La loi sur les peines-plancher (10 août 2007) a eu beau renforcer les peines très lourdes déjà prévues à l’origine par la loi du 31 décembre 1970, rien n’arrête ce juteux trafic qui, de plus, devient dangereux en raison de l’utilisation mal maîtrisée d’armes de guerre par des bandes rivales, comme on le constate, hélas, à Marseille… Il me paraît évident que la justice a échoué dans la guerre contre la drogue malgré un arsenal pénal impressionnant qui remplit les prisons de dealers mais qui n’empêche pas les trafics de perdurer dans les banlieues et de devenir de plus en plus violents. Par ailleurs, la santé des millions de jeunes usagers de drogue n’est absolument pas prise en compte actuellement…

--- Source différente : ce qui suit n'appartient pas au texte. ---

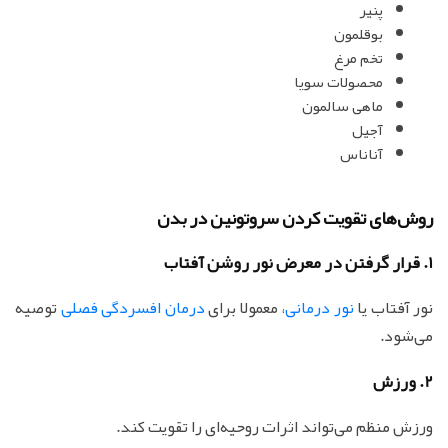
پنیر
بوقلمون
تخم مرغ
محصولات سویا
ماهی سالمون
آجیل
آناناس
روش‌های تقویت کردن سروتونین در بدن
1. قرار گرفتن در معرض نور روشن آفتاب
نور آفتاب یا
نور درمانی
، معمولا برای
درمان افسردگی فصلی
توصیه
می‌شود.
2. ورزش
ورزش منظم می‌تواند اثرات روحیه‌ای را تقویت کند.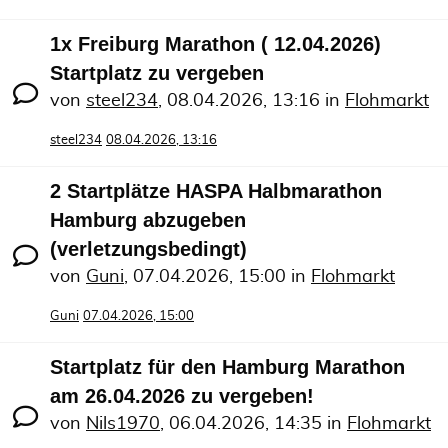
1x Freiburg Marathon ( 12.04.2026)
Startplatz zu vergeben
von
steel234
,
08.04.2026, 13:16
in
Flohmarkt
steel234
08.04.2026, 13:16
2 Startplätze HASPA Halbmarathon
Hamburg abzugeben
(verletzungsbedingt)
von
Guni
,
07.04.2026, 15:00
in
Flohmarkt
Guni
07.04.2026, 15:00
Startplatz für den Hamburg Marathon
am 26.04.2026 zu vergeben!
von
Nils1970
,
06.04.2026, 14:35
in
Flohmarkt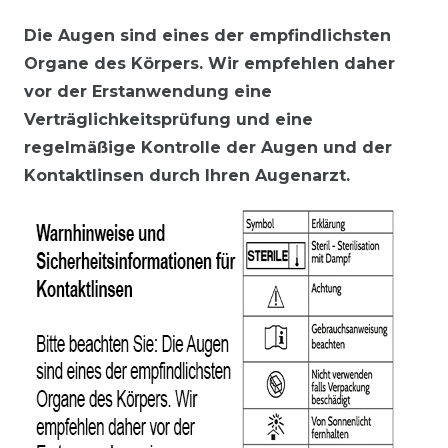
Die Augen sind eines der empfindlichsten
Organe des Körpers. Wir empfehlen daher
vor der Erstanwendung eine
Verträglichkeitsprüfung und eine
regelmäßige Kontrolle der Augen und der
Kontaktlinsen durch Ihren Augenarzt.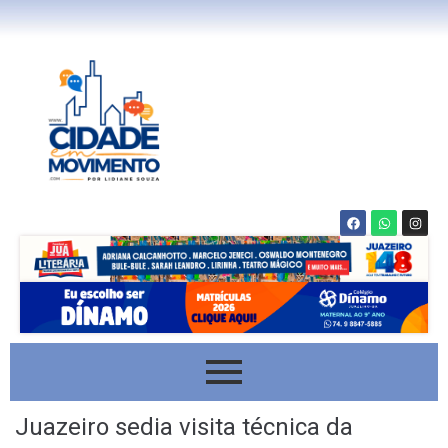
Juazeiro sedia visita técnica da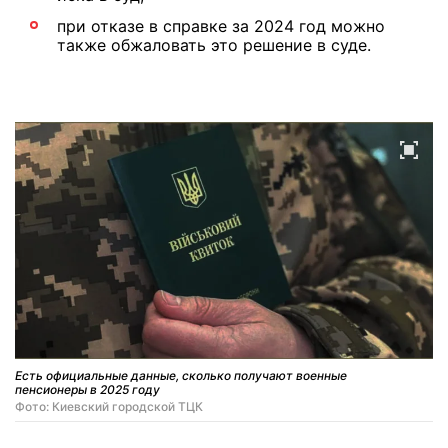
при отказе в справке за 2024 год можно
также обжаловать это решение в суде.
Есть официальные данные, сколько получают военные
пенсионеры в 2025 году
Фото: Киевский городской ТЦК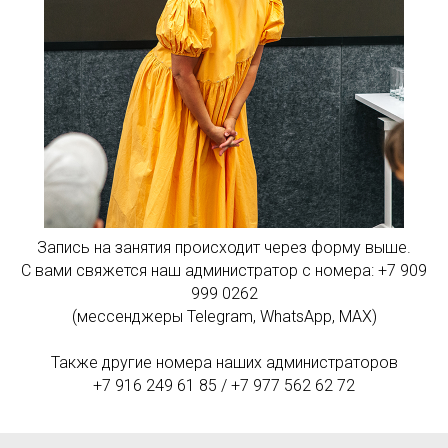
Запись на занятия происходит через форму выше.
С вами свяжется наш администратор с номера: +7 909
999 0262
(мессенджеры Telegram, WhatsApp, MAX)
Также другие номера наших администраторов
+7 916 249 61 85 / +7 977 562 62 72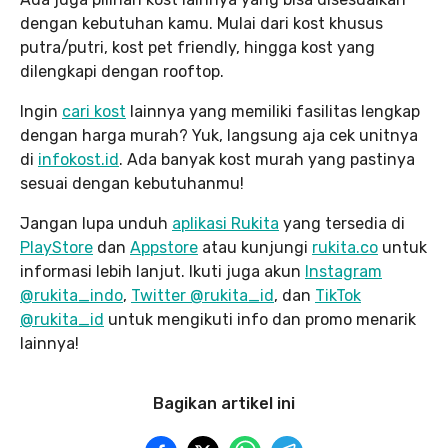
dengan kebutuhan kamu. Mulai dari kost khusus
putra/putri, kost pet friendly, hingga kost yang
dilengkapi dengan rooftop.
Ingin
cari kost
lainnya yang memiliki fasilitas lengkap
dengan harga murah? Yuk, langsung aja cek unitnya
di
infokost.id
. Ada banyak kost murah yang pastinya
sesuai dengan kebutuhanmu!
Jangan lupa unduh
aplikasi Rukita
yang tersedia di
PlayStore
dan
Appstore
atau kunjungi
rukita.co
untuk
informasi lebih lanjut. Ikuti juga akun
Instagram
@rukita_indo
,
Twitter @rukita_id
, dan
TikTok
@rukita_id
untuk mengikuti info dan promo menarik
lainnya!
Bagikan artikel ini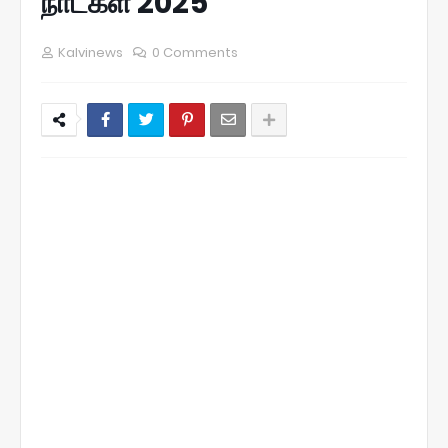
நாட்கள் 2025
Kalvinews
0 Comments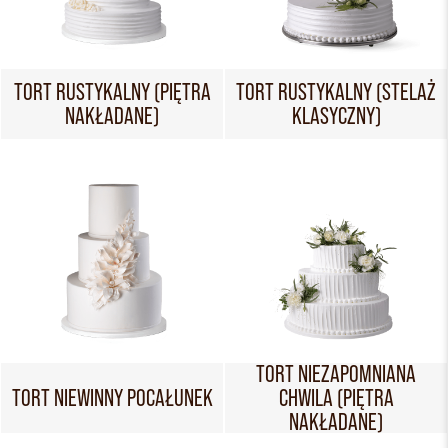
TORT RUSTYKALNY (PIĘTRA
TORT RUSTYKALNY (STELAŻ
NAKŁADANE)
KLASYCZNY)
TORT NIEZAPOMNIANA
TORT NIEWINNY POCAŁUNEK
CHWILA (PIĘTRA
NAKŁADANE)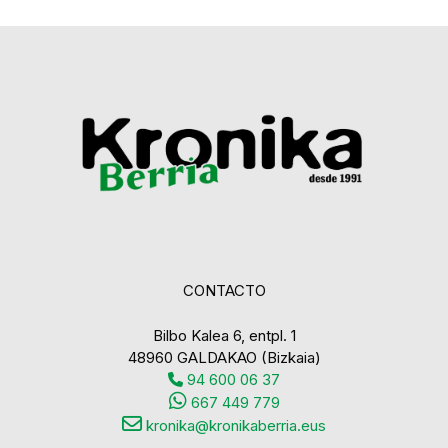
CONTACTO
Bilbo Kalea 6, entpl. 1
48960 GALDAKAO (Bizkaia)
94 600 06 37
667 449 779
kronika@kronikaberria.eus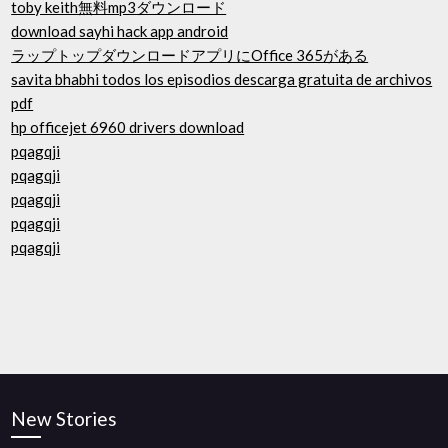
toby keith無料mp3ダウンロード
download sayhi hack app android
ラップトップダウンロードアプリにOffice 365がある
savita bhabhi todos los episodios descarga gratuita de archivos
pdf
hp officejet 6960 drivers download
pqagqji
pqagqji
pqagqji
pqagqji
pqagqji
New Stories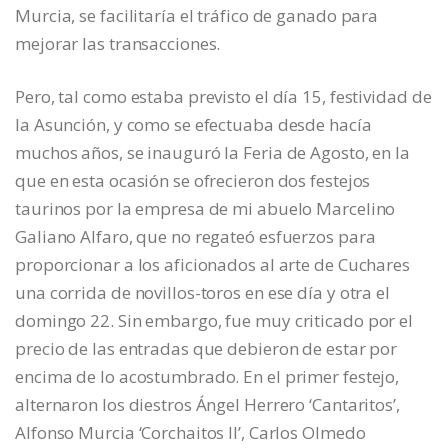
Murcia, se facilitaría el tráfico de ganado para
mejorar las transacciones.
Pero, tal como estaba previsto el día 15, festividad de
la Asunción, y como se efectuaba desde hacía
muchos años, se inauguró la Feria de Agosto, en la
que en esta ocasión se ofrecieron dos festejos
taurinos por la empresa de mi abuelo Marcelino
Galiano Alfaro, que no regateó esfuerzos para
proporcionar a los aficionados al arte de Cuchares
una corrida de novillos-toros en ese día y otra el
domingo 22. Sin embargo, fue muy criticado por el
precio de las entradas que debieron de estar por
encima de lo acostumbrado. En el primer festejo,
alternaron los diestros Ángel Herrero ‘Cantaritos’,
Alfonso Murcia ‘Corchaitos II’, Carlos Olmedo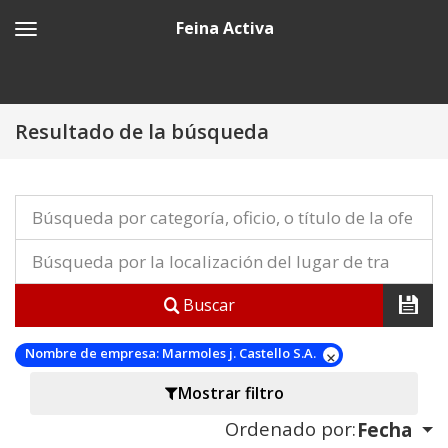
Feina Activa
Resultado de la búsqueda
Buscar
Nombre de empresa:
Marmoles j. Castello S.A.
Mostrar filtro
Ordenado por:
Fecha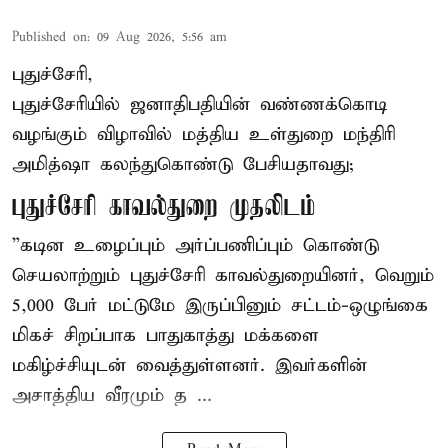
Published on
:
09 Aug 2026, 5:56 am
புதுச்சேரி,
புதுச்சேரியில் ஜனாதிபதியின் வண்ணக்கொடி
வழங்கும் விழாவில் மத்திய உள்துறை மந்திரி
அமித்ஷா கலந்துகொண்டு பேசியதாவது;
புதுச்சேரி காவல்துறை முதலிடம்
”கடின உழைப்பும் அர்ப்பணிப்பும் கொண்டு
செயலாற்றும் புதுச்சேரி காவல்துறையினர், வெறும்
5,000 பேர் மட்டுமே இருப்பினும் சட்டம்-ஒழுங்கை
மிகச் சிறப்பாக பாதுகாத்து மக்களை
மகிழ்ச்சியுடன் வைத்துள்ளனர். இவர்களின்
அசாத்திய வீரமும் த ...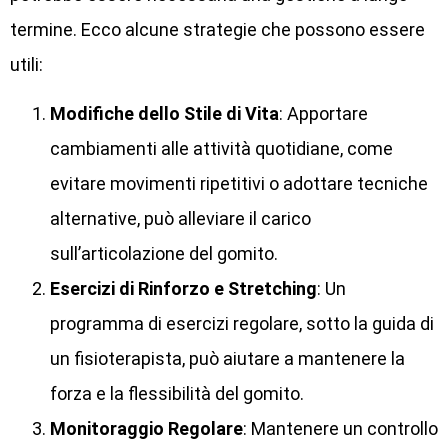
termine. Ecco alcune strategie che possono essere
utili:
Modifiche dello Stile di Vita
: Apportare
cambiamenti alle attività quotidiane, come
evitare movimenti ripetitivi o adottare tecniche
alternative, può alleviare il carico
sull’articolazione del gomito.
Esercizi di Rinforzo e Stretching
: Un
programma di esercizi regolare, sotto la guida di
un fisioterapista, può aiutare a mantenere la
forza e la flessibilità del gomito.
Monitoraggio Regolare
: Mantenere un controllo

On ne pourra faire reculer ce fléau que par une véritable révolution sociale, éducative et culturelle dans les cités, susceptible de faire reculer le sentiment d’exclusion des jeunes à l’école et sur le marché de l’emploi et de leur donner l’espoir d’un avenir plus prometteur. Mais il convient aussi d’envisager sérieusement d’autres voies comme la légalisation de la vente de la drogue qui permettrait de réduire le pouvoir de la criminalité organisée et de mieux protéger la santé et la sécurité des citoyens par le contrôle de la délivrance des produits, de leur composition, des conditions d’accès et par l’intervention étatique sur les prix des produits et les volumes en circulation. Pourquoi ne pas essayer ?
Christine Bartolomei est magistrate honoraire, ancienne juge des enfants et présidente du Tribunal pour enfants de Marseille (de 2000 à 2010), membre du conseil scientifique de l’Observatoire régional de la délinquance et des contextes sociaux dirigé par Laurent Mucchielli.